Quale che sia la causa del mancato adeguamento nel 2020, occorre comunque riflettere e, a parere di chi scrive, tenere conto anche della storia del contribuente. Con quale tranquillità, infatti, si può richiedere un contributo a fondo perduto perequativo a fronte di dati che, talora, vanno ad evidenziare che i ricavi certificati nel 2019 e nel 2020 sono rimasti pressoché invariati, ma risulta comunque uno scostamento dovuto al solo fatto che nel 2019 si è proceduto a adeguamento (magari di importo molto consistente), mentre nel 2020 tale adeguamento non è stato effettuato? Nel fare queste riflessioni, è bene non fingere di ignorare il fatto che vi sono contribuenti “affezionati” all’adeguamento, cui sistematicamente ricorrono per “aggiustare il conti” a fine anno, mentre i ricavi certificati restano costantemente di importo modesto, ma questa “affezione” è evidentemente venuta meno per il 2020.

In estrema sintesi, se il risultato del 2020 è inferiore a quello del 2019, in misura tale da poter accedere al perequativo, solo perché nel 2020 è assente la variabile adeguamento, è legittimo richiedere il contributo a fondo perduto? La risposta è che certamente la richiesta di contributo è legittima, ma tutt’altro discorso è dire che sia opportuna, visto che in questi casi ci si potrebbe trovare in “pole position” per un accertamento fondato proprio sulla verifica dei dati esposti nell’istanza finalizzata al CFP perequativo.

Vi è poi un secondo aspetto che lascia perplessi, con riferimento al quale ci si augura che le istruzioni di compilazione dell’istanza forniscano indicazioni precise.

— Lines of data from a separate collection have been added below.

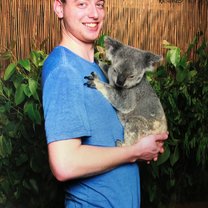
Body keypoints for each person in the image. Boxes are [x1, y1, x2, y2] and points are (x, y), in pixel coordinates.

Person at [42, 0, 168, 207]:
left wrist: (145, 141)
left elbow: (109, 133)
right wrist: (134, 152)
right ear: (59, 8)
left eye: (99, 4)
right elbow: (64, 165)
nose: (94, 14)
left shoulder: (99, 70)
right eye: (82, 4)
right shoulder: (64, 71)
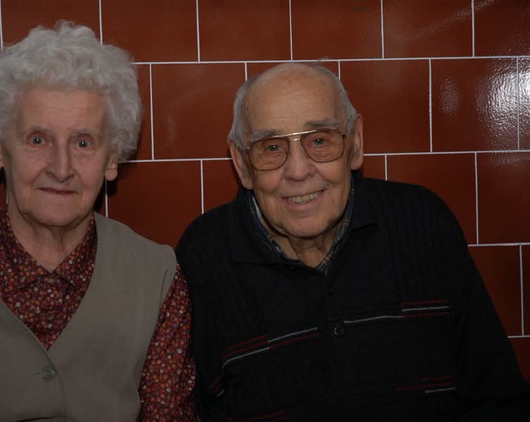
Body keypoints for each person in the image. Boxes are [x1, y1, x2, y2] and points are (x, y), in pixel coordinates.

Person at [176, 62, 530, 421]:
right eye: (271, 148)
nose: (298, 171)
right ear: (242, 163)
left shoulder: (423, 225)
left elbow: (497, 401)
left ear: (355, 143)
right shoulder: (205, 257)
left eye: (319, 140)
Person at [0, 22, 197, 421]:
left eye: (83, 142)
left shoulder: (158, 281)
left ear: (111, 159)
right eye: (38, 139)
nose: (61, 167)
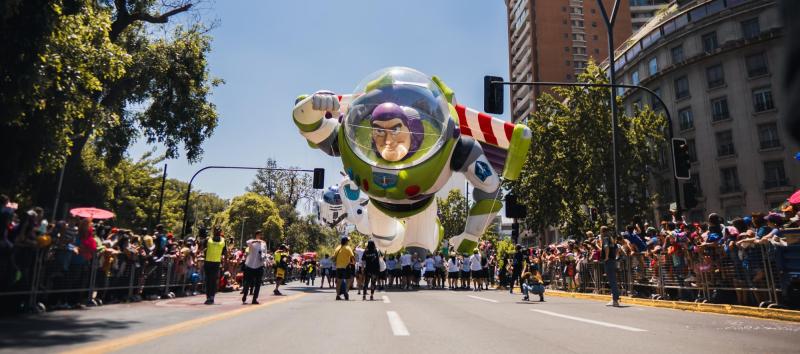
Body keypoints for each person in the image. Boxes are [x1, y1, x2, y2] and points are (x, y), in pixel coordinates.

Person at [203, 227, 227, 305]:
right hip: (208, 262)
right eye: (216, 231)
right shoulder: (208, 239)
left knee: (213, 280)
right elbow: (203, 248)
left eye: (218, 231)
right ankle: (208, 297)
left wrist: (225, 262)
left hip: (216, 262)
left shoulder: (223, 241)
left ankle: (211, 297)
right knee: (208, 280)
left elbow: (225, 252)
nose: (217, 232)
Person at [242, 230, 266, 305]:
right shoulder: (252, 242)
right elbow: (247, 242)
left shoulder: (264, 244)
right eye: (259, 235)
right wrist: (256, 241)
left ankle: (254, 299)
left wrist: (263, 257)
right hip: (250, 265)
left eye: (261, 235)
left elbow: (265, 253)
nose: (260, 236)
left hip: (259, 265)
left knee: (258, 284)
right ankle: (245, 295)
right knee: (247, 282)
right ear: (256, 235)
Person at [600, 226, 620, 307]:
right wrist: (615, 257)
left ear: (602, 231)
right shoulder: (611, 239)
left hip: (609, 261)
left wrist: (607, 257)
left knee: (612, 280)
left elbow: (606, 247)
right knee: (613, 280)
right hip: (613, 260)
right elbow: (617, 249)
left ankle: (615, 300)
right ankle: (614, 298)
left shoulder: (605, 238)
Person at [333, 236, 355, 300]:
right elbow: (352, 256)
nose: (348, 242)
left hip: (338, 267)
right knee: (348, 280)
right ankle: (346, 291)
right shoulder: (348, 248)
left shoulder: (337, 248)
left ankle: (337, 295)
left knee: (338, 282)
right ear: (346, 242)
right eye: (348, 241)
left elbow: (334, 257)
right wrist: (353, 262)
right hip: (346, 266)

Il CFP perequativo si basa sui risultati di esercizio, mentre i precedenti si basavano sulla variabile fatturato/corrispettivi. Ebbene, se il risultato di esercizio tiene conto anche dei maggiori ricavi o compensi indicati in dichiarazione a seguito di adeguamento spontaneo, appare legittimo domandarsi se dell’ammontare dei ricavi (ex art. 85 comma 1 lettere a) e b) del TUIR) o dei compensi (ex art. 54 comma 1 del TUIR) del secondo periodo d’imposta antecedente a quello di entrata in vigore del decreto Sostegni bis, rilevante ai fini della percentuale applicabile, debba tenere conto o meno di tale adeguamento.

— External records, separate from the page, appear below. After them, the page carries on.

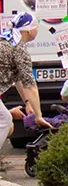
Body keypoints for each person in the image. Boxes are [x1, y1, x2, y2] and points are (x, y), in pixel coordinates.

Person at [1, 13, 51, 146]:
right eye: (37, 27)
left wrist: (28, 102)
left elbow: (18, 79)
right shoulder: (19, 49)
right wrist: (39, 115)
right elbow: (29, 85)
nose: (38, 30)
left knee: (6, 122)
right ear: (29, 30)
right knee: (5, 121)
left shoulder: (8, 40)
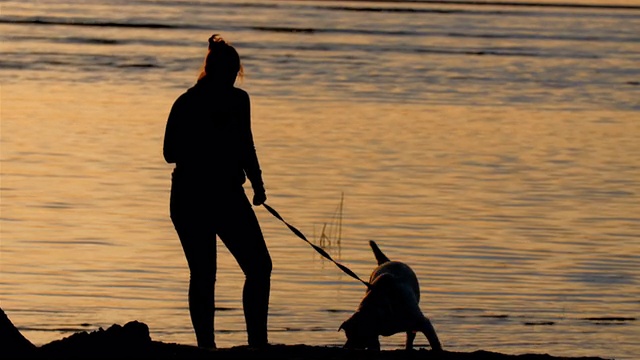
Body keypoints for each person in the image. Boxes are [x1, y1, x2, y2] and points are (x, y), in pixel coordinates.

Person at [163, 34, 272, 349]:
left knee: (256, 267)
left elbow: (245, 145)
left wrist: (259, 184)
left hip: (214, 195)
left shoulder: (237, 101)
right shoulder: (188, 102)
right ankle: (208, 347)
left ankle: (256, 343)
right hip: (197, 195)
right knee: (205, 274)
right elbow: (170, 152)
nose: (231, 78)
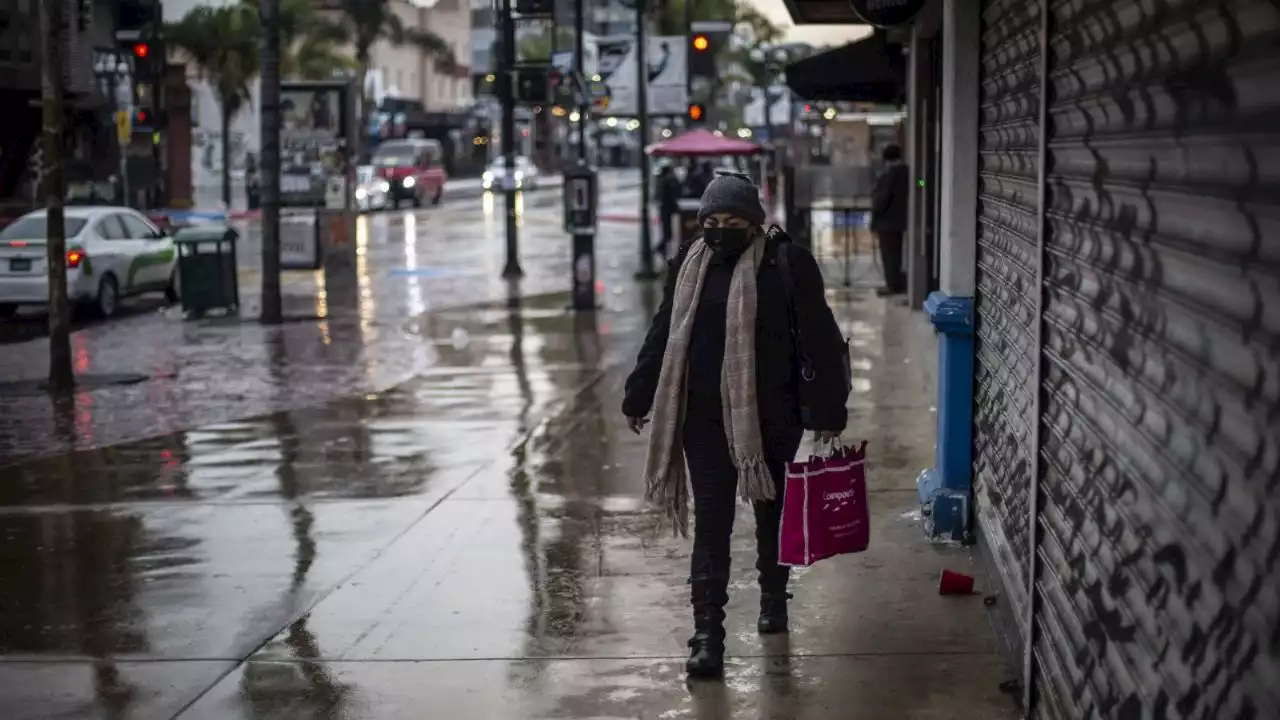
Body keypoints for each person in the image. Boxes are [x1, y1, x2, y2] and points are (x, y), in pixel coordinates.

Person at [622, 172, 850, 678]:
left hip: (772, 418)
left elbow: (820, 337)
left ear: (753, 223)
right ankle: (708, 635)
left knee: (771, 516)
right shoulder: (688, 263)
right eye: (711, 221)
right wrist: (638, 395)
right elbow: (665, 329)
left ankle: (773, 596)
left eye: (732, 221)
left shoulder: (786, 263)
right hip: (700, 419)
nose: (720, 231)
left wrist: (828, 411)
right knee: (712, 525)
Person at [871, 144, 910, 296]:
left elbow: (880, 200)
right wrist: (922, 184)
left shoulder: (888, 176)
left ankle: (892, 285)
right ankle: (897, 283)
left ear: (886, 159)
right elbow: (921, 183)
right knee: (897, 254)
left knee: (888, 256)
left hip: (886, 223)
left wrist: (874, 218)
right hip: (901, 221)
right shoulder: (909, 173)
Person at [657, 164, 682, 259]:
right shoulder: (668, 181)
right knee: (667, 231)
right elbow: (676, 191)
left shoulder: (662, 180)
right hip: (666, 208)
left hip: (665, 208)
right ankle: (661, 247)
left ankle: (662, 247)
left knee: (667, 231)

Infatti, se da un lato la descrizione della variabile parrebbe far propendere per l’irrilevanza dell’adeguamento, visto il riferimento agli articoli del TUIR, è altrettanto vero che con l’adeguamento spontaneo sono proprio quei ricavi o compensi “tipici” a venire incrementati, per espressa scelta del contribuente. La questione non è di poco conto poiché, laddove rilevasse l’adeguamento, il contribuente potrebbe ricadere in una diversa fascia percentuale di determinazione del contributo, con conseguenze in ordine alla corretta compilazione dell’istanza e sul contributo riconosciuto.